“A little nostalgia for the old folks.” — Frank Zappa, 1968, “Lumpy Gravy.”
If there’s such a thing as a city’s capital site for nostalgia, it has to be ye olde Auction House Cafe in Wayland.
The little blue box building just north of the city limits on Division (10th Street) has been feeding local folks since 1936, and though trends these days are for franchise and specialty and ethnic eateries, the cafe still puts a lot of emphasis on traditional fare with strong local connections.
Kim Miller Powers, owner and proprietor, herself is a strong local connection. She’s a 1987 Wayland High School graduate who earned all-state accolades in basketball and at one time owned four school records in track.
Powers has operated the Auction House Cafe for the past eight years and she acknowledges that it hasn’t been easy, particularly in the wake of the Covid-19 pandemic. The small size of the restaurant made it a serious target for closure during the health crisis. Had it not been for the compassion and financial support of an undisclosed individual client, it might have gone under.

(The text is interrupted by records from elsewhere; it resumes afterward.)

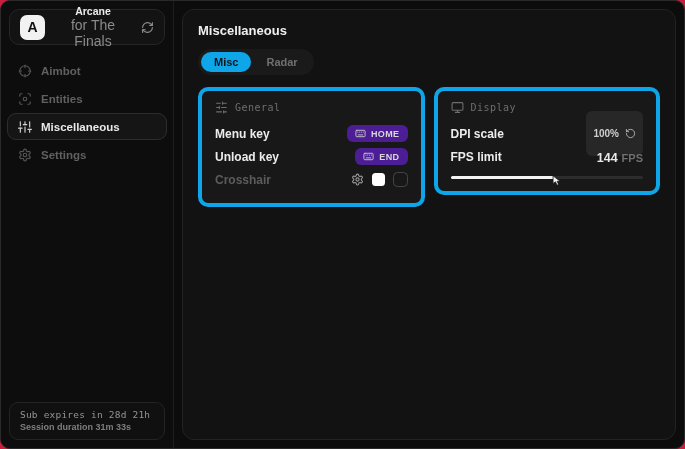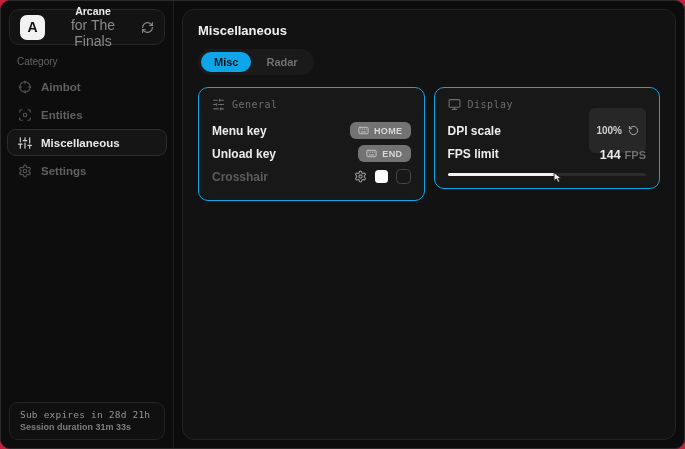--- a/index.html
+++ b/index.html
@@ -180,7 +180,6 @@
       </span>
     </div>
 
-    <div class="category-label">Category</div>
 
     <nav class="nav">
 

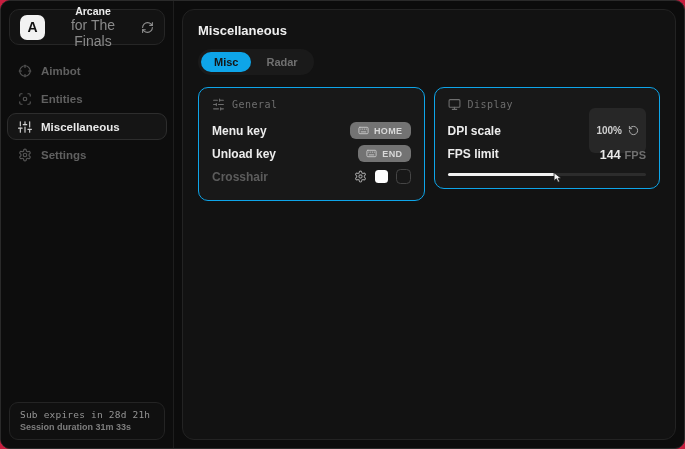--- a/index.html
+++ b/index.html
@@ -101,7 +101,7 @@
   .card {
     flex:1;
     background:#181818;
-    border:1px solid #0ea5e9;
+    border:4px solid #0ea5e9;
     border-radius:10px;
     padding:10px 13px 12px 13px;
   }

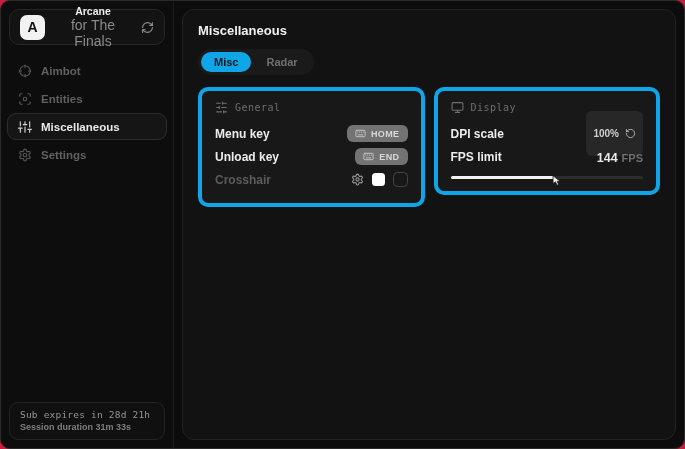--- a/index.html
+++ b/index.html
@@ -121,7 +121,7 @@
   .row-label.dim { color:#5c5c5c; }
   .keybind {
     display:flex; align-items:center; gap:5px;
-    background:#737373; border-radius:6px;
+    background:#4c1d95; border-radius:6px;
     padding:3px 8px;
     font-size:9px; font-weight:700; letter-spacing:0.4px;
     color:#d8d8d8;

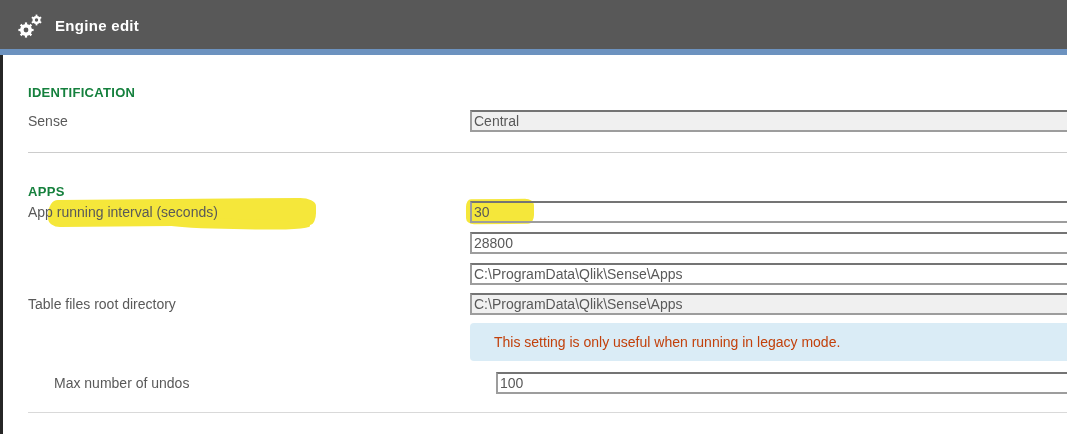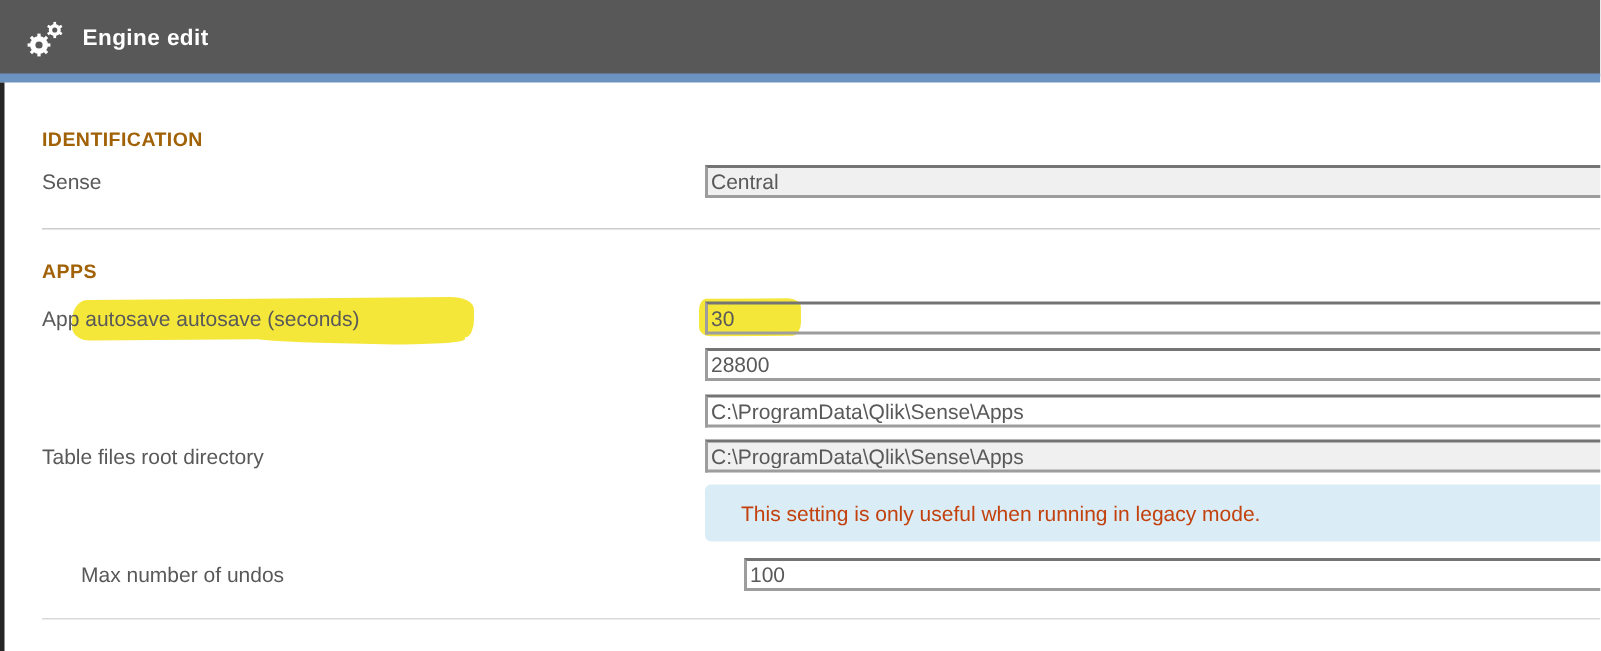--- a/index.html
+++ b/index.html
@@ -50,7 +50,7 @@
     left: 28px;
     font-size: 13px;
     font-weight: bold;
-    color: #a16207;
+    color: #15803d;
     letter-spacing: 0.3px;
   }
   #sec-identification { top: 85px; }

The Auction House Cafe seemed to be born out the need to feed the many customers who flocked to the Wayland Livestock Auction next door. But Powers indicates that the Tuesday auctions do not produce the busiest days, despite the fact the eatery is open from 6 a.m. to 6:30 p.m. that one day each week. The cafe is open only from 6 a.m. to 2 p.m. other days and is closed Sundays and Mondays, making it mostly a restaurant business for breakfast and lunch.
It has gained quite a reputation for its breakfasts, particularly the old-fashioned quality of meat and potatoes omelets and regular fare of eggs, toast, bacon and ham.
Powers is proud of the strictly local eggs and the down-home presentation of breads.
But it’s more than that.
Powers said she estimates that about 80 percent of her business is made up of repeat patrons who don’t live far away. Obviously, a lot of these patrons like the food and opportunities to break bread, converse and argue with people they know over coffee and food.
Perhaps one of the most famous of these kind of patrons was venerable longtime girls’ basketball coach Zack Moushegian, who was Michigan’s second winningest girls’ basketball coach when he retired in 1999. He also bled maize and blue for the University of Michigan and engaged constantly in humorous banter with Michigan State fans in the small confines.
It should surprise no one that Kim Miller Powers was an all-stater on one of Zack’s best teams. She and so many others, including my sister Kelly, speak glowingly and wistfully about the legend that Zack was as a coach and a comedian.
I knew Zack longer than anybody else around here, except for wife Judy, because he lived downstairs from me at Campus View Apartments on the Grand Valley State University campus. He was the real estate agent who sold Coleen and me our house, and in gratitude he and Judy provided us with my first experience at a Japanese restaurant in 1986.
I was lucky to be able to interview Zack for a three-part series about how it was back in 1976 when he took over the reigns of a basketball program that had gone 0-21 in the year previous to his arrival. He came through with a humorous and very instructive account of the transformation of dainty girls who became athletic women because of the infamous Title IX.
He died in 12012, just after I published the series.
There were other local dignitaries who dined there almost daily as well. One was veterinarian Dr. Kenneth DeWeerd, who was present one day when I brought Townbroadcast columnist Barry Hastings to lunch there. After I identified him, Barry went over to him to tell him how much his lengthy service meant to his community, Barry left him crying crocodile tears.
Another local celebrity I met for lunch at the Auction House Cafe was Jeff Salisbury, and we’d both walk to the eatery and discuss the latest scuttlebutt.
It was only this morning that I returned to the scene of all of these crimes because on Mondays the cafe is closed, but open to family or work reunions. The Young-Goodwin Reunion occurred at the site Feb. 3 and it still featured the he-man breakfast selections and solid quality, along with the terrific hostess with the mostess, who said simply that she really likes to cook as the reason why she keeps it going.
As I said at the beginning of this column, it’s a step back into the nostalgia of bygone days. May it live on for a long time under the same values.